They determined, therefore, not to try before the first news came from Boguslav. In this they placed all their hope, trusting that the punishment of God would come on the traitor and the dishonorable man. Besides, he might fall, he might be confined to his bed, he might be killed by Sapyeha, and then without fail there would rise in all Taurogi a panic, and the gate would not be guarded so carefully.
“I know Sapyeha,” said Billevich, comforting himself and Olenka; “he is a slow warrior, but accurate and wonderfully stubborn. An example of this, his loyalty to the king and country. He pledged and sold everything, and thus has gained a power before which Boguslav is as nothing. One is a dignified senator, the other a fop; one a true Catholic, the other a heretic; one is cleverness itself, the other a water-burner. With whom may victory and the blessing of God be? This Radzivill might well yield to Sapyeha’s day. Just as if there are not punishment and justice in this world! We will wait for news, and pray for Sapyeha’s success.”
Then they began to wait; but a month passed—long, wearisome for afflicted hearts—before the first courier came; and he was sent not to Taurogi, but to Steinbock in Royal Prussia.

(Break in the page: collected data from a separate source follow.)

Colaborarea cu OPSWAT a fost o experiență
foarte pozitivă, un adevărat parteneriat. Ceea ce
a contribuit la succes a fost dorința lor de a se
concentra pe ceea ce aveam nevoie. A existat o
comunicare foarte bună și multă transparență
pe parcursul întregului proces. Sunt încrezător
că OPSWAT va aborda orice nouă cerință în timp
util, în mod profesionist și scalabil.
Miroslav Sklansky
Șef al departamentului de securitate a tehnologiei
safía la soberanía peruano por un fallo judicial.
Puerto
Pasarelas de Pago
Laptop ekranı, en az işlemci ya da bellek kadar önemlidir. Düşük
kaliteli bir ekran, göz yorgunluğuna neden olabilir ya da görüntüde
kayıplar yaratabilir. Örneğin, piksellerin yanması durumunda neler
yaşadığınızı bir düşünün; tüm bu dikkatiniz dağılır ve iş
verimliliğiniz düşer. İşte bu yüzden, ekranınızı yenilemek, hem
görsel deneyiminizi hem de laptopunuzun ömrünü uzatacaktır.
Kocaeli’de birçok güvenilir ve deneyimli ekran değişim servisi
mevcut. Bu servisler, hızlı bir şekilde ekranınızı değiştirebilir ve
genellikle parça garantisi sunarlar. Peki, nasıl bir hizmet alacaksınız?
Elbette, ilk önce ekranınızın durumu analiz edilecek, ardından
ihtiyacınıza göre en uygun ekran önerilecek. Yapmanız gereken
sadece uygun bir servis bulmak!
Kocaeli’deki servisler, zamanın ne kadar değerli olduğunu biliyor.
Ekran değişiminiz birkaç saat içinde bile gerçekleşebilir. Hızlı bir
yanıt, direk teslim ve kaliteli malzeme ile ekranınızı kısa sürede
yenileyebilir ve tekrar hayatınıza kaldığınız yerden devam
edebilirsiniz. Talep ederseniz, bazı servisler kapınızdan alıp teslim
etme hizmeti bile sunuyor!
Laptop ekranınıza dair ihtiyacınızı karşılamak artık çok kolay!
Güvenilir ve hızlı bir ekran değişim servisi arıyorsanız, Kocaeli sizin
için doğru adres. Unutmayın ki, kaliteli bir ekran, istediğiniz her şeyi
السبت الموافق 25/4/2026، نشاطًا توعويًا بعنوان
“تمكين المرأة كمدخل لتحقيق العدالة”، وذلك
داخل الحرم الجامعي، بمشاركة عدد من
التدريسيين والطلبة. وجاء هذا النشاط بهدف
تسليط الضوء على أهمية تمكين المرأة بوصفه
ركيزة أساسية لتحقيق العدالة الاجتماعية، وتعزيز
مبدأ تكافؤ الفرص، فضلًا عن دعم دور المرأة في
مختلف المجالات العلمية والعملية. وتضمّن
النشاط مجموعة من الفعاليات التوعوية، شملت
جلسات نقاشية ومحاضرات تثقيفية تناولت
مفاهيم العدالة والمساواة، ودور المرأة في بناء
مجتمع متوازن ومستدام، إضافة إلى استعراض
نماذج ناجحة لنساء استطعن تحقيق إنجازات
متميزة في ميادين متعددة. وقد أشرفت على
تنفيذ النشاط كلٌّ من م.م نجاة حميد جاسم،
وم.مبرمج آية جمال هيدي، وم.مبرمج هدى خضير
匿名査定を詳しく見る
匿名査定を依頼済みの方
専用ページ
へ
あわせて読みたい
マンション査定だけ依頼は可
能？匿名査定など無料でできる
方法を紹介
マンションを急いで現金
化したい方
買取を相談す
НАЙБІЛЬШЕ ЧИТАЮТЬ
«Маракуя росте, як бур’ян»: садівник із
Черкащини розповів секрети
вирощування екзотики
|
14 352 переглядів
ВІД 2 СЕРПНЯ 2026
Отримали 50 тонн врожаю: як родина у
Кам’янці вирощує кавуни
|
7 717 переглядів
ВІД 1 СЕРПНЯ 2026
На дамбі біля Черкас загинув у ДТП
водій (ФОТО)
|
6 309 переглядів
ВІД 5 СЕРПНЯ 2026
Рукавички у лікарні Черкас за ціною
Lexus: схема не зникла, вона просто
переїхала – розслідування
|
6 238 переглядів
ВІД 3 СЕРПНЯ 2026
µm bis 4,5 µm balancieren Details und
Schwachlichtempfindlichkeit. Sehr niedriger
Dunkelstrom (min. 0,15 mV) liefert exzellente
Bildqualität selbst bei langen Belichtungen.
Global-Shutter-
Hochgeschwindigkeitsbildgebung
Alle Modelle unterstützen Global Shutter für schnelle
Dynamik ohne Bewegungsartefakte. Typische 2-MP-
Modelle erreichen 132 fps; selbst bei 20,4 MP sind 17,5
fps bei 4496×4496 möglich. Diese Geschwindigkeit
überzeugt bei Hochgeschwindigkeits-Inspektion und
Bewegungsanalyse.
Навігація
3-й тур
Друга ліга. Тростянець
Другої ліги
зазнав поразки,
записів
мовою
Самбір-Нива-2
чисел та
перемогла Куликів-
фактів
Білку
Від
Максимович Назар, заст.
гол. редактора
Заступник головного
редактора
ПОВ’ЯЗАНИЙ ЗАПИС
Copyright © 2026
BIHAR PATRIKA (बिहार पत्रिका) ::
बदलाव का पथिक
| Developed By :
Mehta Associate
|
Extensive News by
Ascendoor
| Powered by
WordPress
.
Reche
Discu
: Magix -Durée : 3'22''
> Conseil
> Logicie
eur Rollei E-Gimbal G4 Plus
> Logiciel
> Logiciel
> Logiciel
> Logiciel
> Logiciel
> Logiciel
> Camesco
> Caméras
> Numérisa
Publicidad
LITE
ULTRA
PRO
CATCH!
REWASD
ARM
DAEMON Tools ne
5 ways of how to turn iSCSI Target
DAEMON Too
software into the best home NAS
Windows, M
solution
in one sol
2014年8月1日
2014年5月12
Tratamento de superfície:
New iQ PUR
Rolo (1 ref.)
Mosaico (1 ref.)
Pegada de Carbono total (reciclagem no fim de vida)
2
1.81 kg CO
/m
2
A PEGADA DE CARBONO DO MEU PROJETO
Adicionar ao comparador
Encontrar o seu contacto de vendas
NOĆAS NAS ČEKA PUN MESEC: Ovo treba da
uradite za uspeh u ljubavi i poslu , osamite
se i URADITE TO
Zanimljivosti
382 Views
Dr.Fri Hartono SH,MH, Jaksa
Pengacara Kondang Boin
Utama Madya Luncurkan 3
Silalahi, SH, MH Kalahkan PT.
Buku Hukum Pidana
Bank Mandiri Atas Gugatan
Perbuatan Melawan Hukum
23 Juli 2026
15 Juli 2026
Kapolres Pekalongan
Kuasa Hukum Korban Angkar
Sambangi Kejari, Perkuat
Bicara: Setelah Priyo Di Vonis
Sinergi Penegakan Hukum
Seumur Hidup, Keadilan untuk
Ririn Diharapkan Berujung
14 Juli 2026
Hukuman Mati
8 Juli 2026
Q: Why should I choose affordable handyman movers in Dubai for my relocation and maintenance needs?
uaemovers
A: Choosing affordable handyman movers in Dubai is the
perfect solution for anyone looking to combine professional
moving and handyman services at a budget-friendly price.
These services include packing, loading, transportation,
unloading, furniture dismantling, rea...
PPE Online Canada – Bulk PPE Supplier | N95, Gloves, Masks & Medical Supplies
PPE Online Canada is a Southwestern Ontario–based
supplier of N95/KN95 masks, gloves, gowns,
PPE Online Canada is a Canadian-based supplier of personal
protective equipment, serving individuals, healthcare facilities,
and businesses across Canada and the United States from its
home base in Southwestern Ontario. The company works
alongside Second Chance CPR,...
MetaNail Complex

Kettling, who from the time of the last conversation dared not appear before Olenka’s eyes, sent her at once a card with the following announcement:—
“Prince Boguslav has defeated Pan Kryshtof Sapyeha near Bransk; some squadrons of cavalry and infantry are cut to pieces. He is marching on Tykotsin, where Horotkyevich is stationed.”
For Olenka this was simply a thunderbolt. The greatness of a leader and the bravery of a knight meant for her the same thing. Since she had seen Boguslav, at Taurogi, overcoming the most valiant knights with ease, she imagined him to herself, especially after that news, as an evil but invincible power, against which no one could stand.
The hope that Boguslav might be defeated died in her completely. In vain did her uncle quiet her and comfort her with this,—that the prince had not yet met Sapyeha; in vain did he guarantee to her that the very dignity of hetman with which the king had invested him recently, must give positive preponderance over Boguslav; she did not believe this, she dared not.
“Who can conquer Boguslav; who can meet him?” asked she, continually.
Further news seemed to confirm her fears.
A few days later Kettling sent another card with information touching the defeat of Horotkyevich and the capture of Tykotsin. “All Podlyasye,” writes he, “is in the hands of the prince, who, without waiting for Sapyeha, is moving against him with forced marches.”